—«M'sieu Julien i ma dit qu'jaurais quinze cents francs; et m'sieu le curé i ma dit que j'n'aurais vingt mille; j'veux ben pour vingt mille, mais j'veux point pour quinze cents.»

Alors la baronne, qui restait enfoncée en son fauteuil, devant l'attitude anxieuse du rustre, se mit à rire par petites secousses. Le paysan la regarda de coin, d'un œil mécontent, ne comprenant pas cette gaieté, et il attendit.

Le baron, que ce marchandage gênait, y coupa court: «J'ai dit à M. le curé que vous auriez la ferme de Barville, votre vie durant, pour revenir ensuite à l'enfant. Elle vaut vingt mille francs. Je n'ai qu'une parole. Est-ce fait, oui ou non?»

L'homme sourit d'un air humble et satisfait, et devenu soudain loquace: «Oh! pour lors, je n'dis pas non. N'y avait qu'ça qui m'opposait. Quand m'sieu l'curé m'na parlé, j'voulais ben tout d'suite, pardi, et pi j'étais ben aise d'satisfaire m'sieu l'baron, qui me r'vaudra ça, je m'le disais. C'est-i pas vrai, quand on s'oblige, entre gens, on se r'trouve toujours plus tard; et on se r'vaud ça. Mais m'sieu Julien m'a v'nu trouver; et c'n'était pu qu'quinze cents. J'm'ai dit: «Faut savoir», et j'suis v'nu. C'est pas pour dire, j'avais confiance, mais j'voulais savoir. I n'est qu'les bons comptes qui font les bons amis, pas vrai, M'sieu l'baron...»

Il fallut l'arrêter; le baron demanda:

«Quand voulez-vous conclure le mariage?»

Alors l'homme redevint brusquement timide, plein d'embarras. Il finit par dire, en hésitant: «J'frons-ti point d'abord un p'tit papier?»
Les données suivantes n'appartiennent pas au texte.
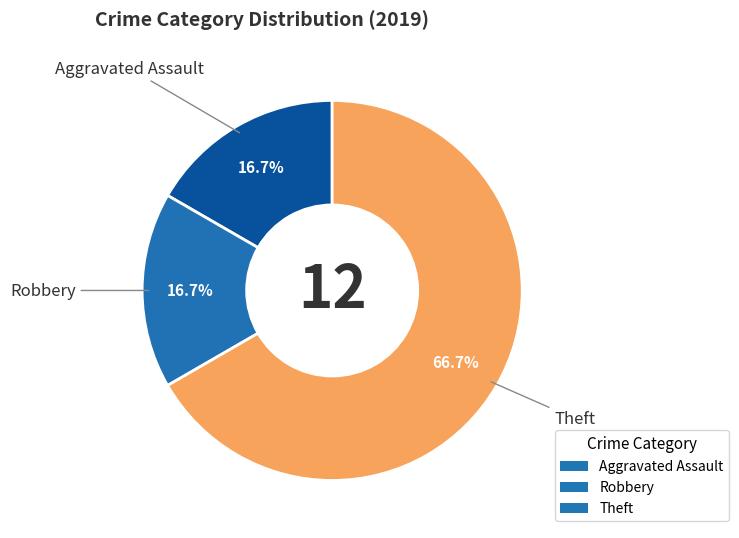

How many slices are in this pie chart?

3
Le baron, cette fois, se fâcha: «Mais, nom d'un chien! puisque vous aurez le contrat de mariage. C'est là le meilleur des papiers.»

Le paysan s'obstinait: «En attendant, j'pourrions ben en faire un bout tout d'même, ça nuit toujours pas.»

Le baron se leva pour en finir: «Répondez oui ou non, et tout de suite. Si vous ne voulez plus, dites-le, j'ai un autre prétendant.»